__Selected excerpt__

Design of a Novel Statistics Counter Architecture with Optimal Space and Time Efficiency

> Qi Zhao Jun (Jim) Xu College of Computing Georgia Institute of Technology

Zhen Liu IBM T.J. Watson Research Center

SIGMETRICS 2006/PERFORMANCE 2006

- To maintain a large array (say millions) of counters that need to be incremeted (by 1) in an arbitrary fashion (i.e.,  $A[i_1] + +$ ,  $A[i_2] + +$ , ...)
- Increments may happen at very high speed (say one increment every 10ns) has to use high-speed memory (SRAM)
- Values of some counters can be very large
- Fitting everything in an array of "long" (say 64-bit) SRAM counters can be expensive
- Possibly lack of locality in the index sequence (i.e.,  $i_1, i_2, ...$ ) forget about caching

## Main Idea in Previous Approaches [SIPM:2001,RV:2003]



Figure 1: Hybrid SRAM/DRAM counter architecture

- D. Shah, S. Iyer, B. Prabhakar, and N. McKeown, "Maintaining statistics counters in router line cards", *Hot Interconnects* 2001
- Implemented as a priority queue (fullest counter first)

__Recorded information__
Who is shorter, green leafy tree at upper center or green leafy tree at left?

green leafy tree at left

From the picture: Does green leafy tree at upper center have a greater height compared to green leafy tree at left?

__Study questions__
1. Do these statements agree with the slides on statistics counters? Answer yes or no for each and quote the words from the slides that decide it.
(a) Increments can arrive as often as one every 10ns.
(b) Caching works well because the index sequence has strong locality.
(c) The earlier approach uses a priority queue that serves the emptiest counter first.
2. According to the slides on statistics counters, what kind of memory has to be used because increments happen at very high speed?
3. Go on with the slides on statistics counter design, starting after their last point.

__Numbered responses__
1.
(a) Yes: "say one increment every 10ns"
(b) No: "Possibly lack of locality in the index sequence"
(c) No: "Implemented as a priority queue (fullest counter first)"

2. High-speed memory (SRAM).

3.
- About 28 bits per counter (when S/D is 10)
- Need pipelined hardware implementation of a heap.

- S. Ramabhadran and G. Varghese, "Efficient implementation of a statistics counter architecture", *ACM SIGMETRICS 2003*
- SRAM counters are tagged when they are at least half full
- Scan from left to right to periodically flush (half-full)<sup>+</sup> SRAM counters, and maintain a small priority queue to preemptively flush the SRAM counters that rapidly become completely full
- Pipelined hierarchical bitmap data structure to find out "Who's the next (half-full)<sup>+</sup>?" in  $\log(N)$  time
- 8 SRAM bits per counter for storage and 2 bits per counter for the bitmap control logic, when S/D is 10.

- Our scheme only needs 4 SRAM bits when S/D is 10.
- Flush only when an SRAM counter is "completely full" (e.g., when the SRAM counter value changes from 15 to 16 assuming 4-bit SRAM counters).
- Use a small (say hundreds of entries) SRAM FIFO buffer to hold the indices of counters to be flushed to DRAM
- Key innovation: a simple randomized algorithm to ensure that counters do not overflow in a burst large enough to overflow the FIFO buffer, with overwhelming probability
- Our scheme is provably space-optimal (e.g., 3 bits will never work when S/D is 10).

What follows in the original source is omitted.